Já Le Papillon blessé (p. 108), retrata a fragilidade do homem etéreo e a insignificância em que vive como “borboletas que persistem/ suspensas na cor indistinta do tempo”, mas que “sempre restará o marolar das asas,/ cortejando, com seus signos,/ aquele que, no absurdo da vida, se perceber/ só”.

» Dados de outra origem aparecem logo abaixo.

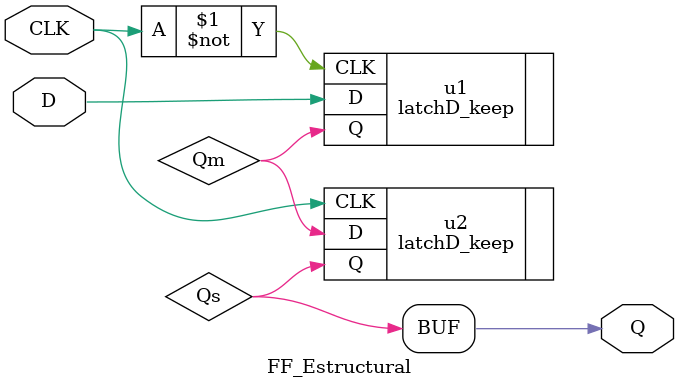
<source format=v>
module FF_Estructural (
    input D,CLK,
    output Q
);
    wire Qm,Qs/*synthesis keep*/;

    latchD_keep u1 (
        .D(D),
        .CLK(~CLK),
        .Q(Qm)
    );

    latchD_keep u2 (
        .D(Qm),
        .CLK(CLK),
        .Q(Qs)
    );

    assign Q=Qs;
endmodule
</source>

E para encerrar, um dos melhores poemas do livro, Céu de bombas (p. 92), que transcrevo aqui por inteiro. Um poema forte, de cunho social, falando de guerra e da sensação de estar no meio de uma. Os grifos que encontrarão no poema são meus, para compartilhar com meu leitor os versos, as metáforas e outras figuras que mais me chamaram a atenção e que mais demonstram a força do poema e de seu poeta, como nos versos metafóricos “flashes de bombas” e “estrelas dos profetas cruzaram os céus”, além da bela ironia na última estrofe. Vamos ao poema:

Céu de bombas

Não interrompam o cotidiano das serpentes.
Elas não buscam no homem seu veneno.

Por que choras por mim, meu pai?
Cumpri com o que me coube
nessa Gaza de feras.

Em cada criança morta, sacrificada,
um objetivo insano.

Despeço-me do dia
sob flashs e bombas.

Uma fome doentia
molhou teu corpo com meu sangue.

Estrelas dos profetas cruzaram os céus
e pulverizaram os créditos de
minha infância.

A ambição do poder comeu meu destino.
Com a força, roubaram-me o sorriso.

Meu pai, nem sei perguntar por quê.
Não tive tempo de me nutrir de ódio.

Pensando bem, pai,
que as lágrimas partam.

Transpareça a indignação em teu rosto
nas telas indiferente do Mundo.

Sobretudo, crê, pai,
crê no triunfo do olhar da tua filha,
fosco de morte,
voltado para esse lindo céu,
reluzente de bombas,
nessa noite de um domingo de fúria.

Enfim, Rascunhos do absurdo é um livro que impressiona e cativa, dada sua força, já mencionada acima, e sua qualidade de composição. Apesar dos muitos momentos de forte expressividade no uso das palavras e das metáforas, em nenhuma ocasião o autor se excede ou se torna verborrágico, prolixo. Cada figura está em seu devido lugar e cada palavra expressa o que precisa expressar para que o leitor sinta e absorva cada verso.

 
ELIAS NETO, Jorge. Rascunhos do absurdo. Vitória: Flor&Cultura, 2010. 108 p.